On April 25th, 2015, a 7.8 magnitude earthquake struck Nepal, followed by a 7.3 magnitude aftershock on May 12nd, 2015. Immediate humanitarian aid was needed and promptly received. Now, seven months later, long-term relief efforts are beginning. The major players in both post-earthquake relief efforts and foreign aid are foreign governments, large organizations, and small organizations. In the immediate aftermath, relief workers supplied victims with temporary shelter, food, and healthcare. Now, in the long-term, the two major challenges faced are resettlement and reconstruction. This is true especially because of new problems created by the recent blockade. Victims still are need of permanent shelters, nutritious food, and legal documents. Upon further investigation, mostly via interviews with foreign government officials, relief organization employees, and recipients of aid, there were holes that existed in relief efforts. Even though efforts were largely effective, not all aid was distributed equally. This was due to difficulty in accessing remote regions, as well as corruption by individuals, organizations, and the government.

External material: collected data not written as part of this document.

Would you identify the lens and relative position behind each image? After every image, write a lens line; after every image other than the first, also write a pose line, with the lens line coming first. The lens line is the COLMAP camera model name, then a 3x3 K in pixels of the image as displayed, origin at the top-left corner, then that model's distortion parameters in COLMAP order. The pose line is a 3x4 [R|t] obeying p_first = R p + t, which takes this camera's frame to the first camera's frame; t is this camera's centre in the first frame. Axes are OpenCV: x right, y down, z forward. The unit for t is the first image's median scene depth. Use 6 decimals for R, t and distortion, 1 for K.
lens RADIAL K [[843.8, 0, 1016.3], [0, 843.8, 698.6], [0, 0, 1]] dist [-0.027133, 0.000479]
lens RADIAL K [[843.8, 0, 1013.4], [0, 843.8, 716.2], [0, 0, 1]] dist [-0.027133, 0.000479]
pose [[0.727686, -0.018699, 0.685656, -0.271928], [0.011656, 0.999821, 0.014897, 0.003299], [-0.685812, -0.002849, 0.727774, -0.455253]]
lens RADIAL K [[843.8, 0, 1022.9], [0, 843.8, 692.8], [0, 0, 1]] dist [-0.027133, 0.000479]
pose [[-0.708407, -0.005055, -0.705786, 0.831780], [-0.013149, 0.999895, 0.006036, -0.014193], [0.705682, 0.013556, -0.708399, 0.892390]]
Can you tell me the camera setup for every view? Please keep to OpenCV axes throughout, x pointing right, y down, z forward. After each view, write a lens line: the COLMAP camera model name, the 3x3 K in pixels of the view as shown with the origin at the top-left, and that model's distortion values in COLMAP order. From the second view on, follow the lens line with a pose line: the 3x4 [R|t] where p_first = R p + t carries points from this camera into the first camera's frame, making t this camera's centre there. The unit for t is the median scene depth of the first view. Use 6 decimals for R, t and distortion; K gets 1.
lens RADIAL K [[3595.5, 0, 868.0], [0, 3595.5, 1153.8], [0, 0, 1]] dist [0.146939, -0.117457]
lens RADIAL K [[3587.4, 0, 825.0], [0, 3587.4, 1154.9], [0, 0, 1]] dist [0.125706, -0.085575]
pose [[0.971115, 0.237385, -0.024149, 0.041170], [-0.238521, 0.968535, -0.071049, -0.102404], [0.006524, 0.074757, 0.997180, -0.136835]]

In the aftermath of a disaster, foreign aid is absolutely needed. However, when implemented in the long-term (it has been present in Nepal for the past sixty years) it can be detrimental and lead to a cycle of dependency. Still, this is not to discount that many lives have been saved, altered, and changed for the better because of foreign aid. Although many of the world’s problems seem immense, we, as individuals, have the power to make a small difference if we act based on educated decisions.